– Power tool

A few weeks ago, Eli came across instructions online for making his own messenger bag out of fused plastic bags. He e-mailed it to me and asked if we could make one. In the past few days, we did.

An absolute novice, he approached the sewing machine tentatively yet was open to advice and coaching. After his first few wandering seams, he got the hang of it. And eventually he got into it. From start to finish, we prepped, cut, sewed, and finished that bag together. I believe that Eli experienced the awe and sweetness of having one’s hands close to substantial mechanical power and guiding that force with purpose.

Eli guides fabric in the machine

If you know Eli and me, and you’d like to see highlights from our project, then click here for a slide show (and choose “Gallery View” for most pleasing size). If you’re a sewer, or if you enjoy reading accounts of do-it-yourself projects, then read beyond this paragraph for my description of how we adapted Bre Pettis’s directions to make Eli’s bag. At the very end, you’ll find a photo of the bag we made. Continue reading

– Why do it?

→ What to do
1. In the piece about sewing Eli's messenger bag, what was the bag made from?
2. Go on with the piece about sewing Eli's messenger bag, picking up after its final line.
The data that follows has no connection to the piece about sewing Eli's messenger bag.

→ Given entries
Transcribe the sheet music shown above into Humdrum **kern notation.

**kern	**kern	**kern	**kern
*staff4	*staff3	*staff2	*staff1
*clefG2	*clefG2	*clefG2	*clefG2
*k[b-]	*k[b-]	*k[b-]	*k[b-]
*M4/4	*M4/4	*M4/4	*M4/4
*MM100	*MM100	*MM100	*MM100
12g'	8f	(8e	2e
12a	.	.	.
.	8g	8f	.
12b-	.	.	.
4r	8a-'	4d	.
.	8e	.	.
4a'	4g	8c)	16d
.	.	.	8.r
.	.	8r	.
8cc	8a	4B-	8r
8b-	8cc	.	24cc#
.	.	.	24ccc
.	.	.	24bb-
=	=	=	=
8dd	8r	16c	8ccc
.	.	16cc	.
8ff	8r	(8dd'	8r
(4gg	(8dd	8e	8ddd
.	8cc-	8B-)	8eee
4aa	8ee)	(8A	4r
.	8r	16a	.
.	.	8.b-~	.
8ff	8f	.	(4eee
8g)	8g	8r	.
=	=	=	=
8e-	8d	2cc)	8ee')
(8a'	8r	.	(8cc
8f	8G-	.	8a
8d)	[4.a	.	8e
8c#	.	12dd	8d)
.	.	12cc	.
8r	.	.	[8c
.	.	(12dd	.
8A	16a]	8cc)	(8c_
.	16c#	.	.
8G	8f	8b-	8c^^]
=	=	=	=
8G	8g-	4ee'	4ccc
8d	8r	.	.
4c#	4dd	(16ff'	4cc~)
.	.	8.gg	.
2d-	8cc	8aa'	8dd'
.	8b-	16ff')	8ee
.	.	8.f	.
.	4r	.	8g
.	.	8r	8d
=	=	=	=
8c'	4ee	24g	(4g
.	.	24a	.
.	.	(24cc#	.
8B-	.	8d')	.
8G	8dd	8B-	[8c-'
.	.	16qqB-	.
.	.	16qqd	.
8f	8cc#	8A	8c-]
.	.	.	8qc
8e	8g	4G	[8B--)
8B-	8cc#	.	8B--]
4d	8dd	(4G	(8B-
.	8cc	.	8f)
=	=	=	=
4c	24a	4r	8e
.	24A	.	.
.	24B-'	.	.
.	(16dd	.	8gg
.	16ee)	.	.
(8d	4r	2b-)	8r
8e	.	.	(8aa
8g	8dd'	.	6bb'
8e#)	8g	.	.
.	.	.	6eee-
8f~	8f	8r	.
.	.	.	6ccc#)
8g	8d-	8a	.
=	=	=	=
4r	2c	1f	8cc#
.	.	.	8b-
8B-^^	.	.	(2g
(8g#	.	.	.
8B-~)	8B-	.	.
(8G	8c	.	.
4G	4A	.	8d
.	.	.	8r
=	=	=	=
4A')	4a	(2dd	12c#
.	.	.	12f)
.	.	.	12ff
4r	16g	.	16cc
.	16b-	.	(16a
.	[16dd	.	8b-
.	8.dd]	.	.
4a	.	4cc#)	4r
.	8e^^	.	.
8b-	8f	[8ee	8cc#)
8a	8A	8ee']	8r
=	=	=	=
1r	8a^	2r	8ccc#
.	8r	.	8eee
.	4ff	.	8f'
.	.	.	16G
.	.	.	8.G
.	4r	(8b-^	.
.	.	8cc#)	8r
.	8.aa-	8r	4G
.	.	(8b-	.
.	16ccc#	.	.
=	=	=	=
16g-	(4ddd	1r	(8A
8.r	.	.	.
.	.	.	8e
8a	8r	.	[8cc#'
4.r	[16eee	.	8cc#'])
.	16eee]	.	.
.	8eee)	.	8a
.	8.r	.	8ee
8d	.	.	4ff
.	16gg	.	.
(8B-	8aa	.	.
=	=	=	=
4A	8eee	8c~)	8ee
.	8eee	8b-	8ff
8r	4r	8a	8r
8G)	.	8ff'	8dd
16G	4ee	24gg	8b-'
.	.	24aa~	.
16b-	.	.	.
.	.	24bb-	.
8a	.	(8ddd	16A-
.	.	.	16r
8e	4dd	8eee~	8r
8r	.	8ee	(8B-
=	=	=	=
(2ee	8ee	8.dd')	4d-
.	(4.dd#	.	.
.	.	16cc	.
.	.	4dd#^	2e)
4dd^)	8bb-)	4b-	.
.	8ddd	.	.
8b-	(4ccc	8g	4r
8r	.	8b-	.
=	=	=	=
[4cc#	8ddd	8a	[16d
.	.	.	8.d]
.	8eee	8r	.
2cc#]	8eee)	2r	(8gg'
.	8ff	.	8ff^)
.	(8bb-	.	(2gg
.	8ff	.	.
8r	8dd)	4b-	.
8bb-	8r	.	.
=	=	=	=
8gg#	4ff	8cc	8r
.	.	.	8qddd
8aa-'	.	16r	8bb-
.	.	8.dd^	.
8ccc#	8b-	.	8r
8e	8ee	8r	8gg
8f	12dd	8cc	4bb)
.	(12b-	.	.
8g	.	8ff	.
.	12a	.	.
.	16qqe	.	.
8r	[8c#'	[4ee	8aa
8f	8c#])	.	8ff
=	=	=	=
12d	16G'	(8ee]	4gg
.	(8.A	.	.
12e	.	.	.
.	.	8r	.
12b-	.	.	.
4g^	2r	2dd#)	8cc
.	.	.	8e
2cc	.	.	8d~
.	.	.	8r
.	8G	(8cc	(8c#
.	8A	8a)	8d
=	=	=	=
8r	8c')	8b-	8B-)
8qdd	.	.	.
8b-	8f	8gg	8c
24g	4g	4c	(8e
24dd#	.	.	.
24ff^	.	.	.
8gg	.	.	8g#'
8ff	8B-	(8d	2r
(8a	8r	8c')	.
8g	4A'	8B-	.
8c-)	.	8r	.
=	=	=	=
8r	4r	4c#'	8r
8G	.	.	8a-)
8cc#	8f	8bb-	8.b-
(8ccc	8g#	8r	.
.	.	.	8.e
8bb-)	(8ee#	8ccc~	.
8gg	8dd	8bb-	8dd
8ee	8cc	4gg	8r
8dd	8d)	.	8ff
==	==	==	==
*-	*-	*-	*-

→ Responses for each task
1. Fused plastic bags.

2.
Lydia has been knitting like a fiend, aiming to finish some pieces before Christmas. Her knitting goes to school with her; she works on it during free time in the afterschool program. She reports that her friends, non-knitters, have asked her, “Is it fun?” Lydia says, “No, it’s not fun.”

So, as I sit on her bed one night and speedily cast on 45 stitches for her next item, I ask her why, then, does she knit?

She answers, “Because it’s calming, and…” (she hesitates, searching for the word) “productive.”

And, you know? That is what knitting is.

– Consider the sink

You spend a lot of time in front of it, so you think sometimes that the television or pc is the most important object in the house. And you wish it wasn’t.

Take comfort: You spend a lot of time, too, at the kitchen sink. It is more essential than the screen, and perhaps you even enjoy, like I do, your time in front of it.

Beyond its usefulness as a trough in which to wash potatoes and dishes, the sink is a player in parts of your life that have nothing to do with food. If, for example, you are an indoor gardener like Jimmy, you give your bonsai their weekly soak in a sink.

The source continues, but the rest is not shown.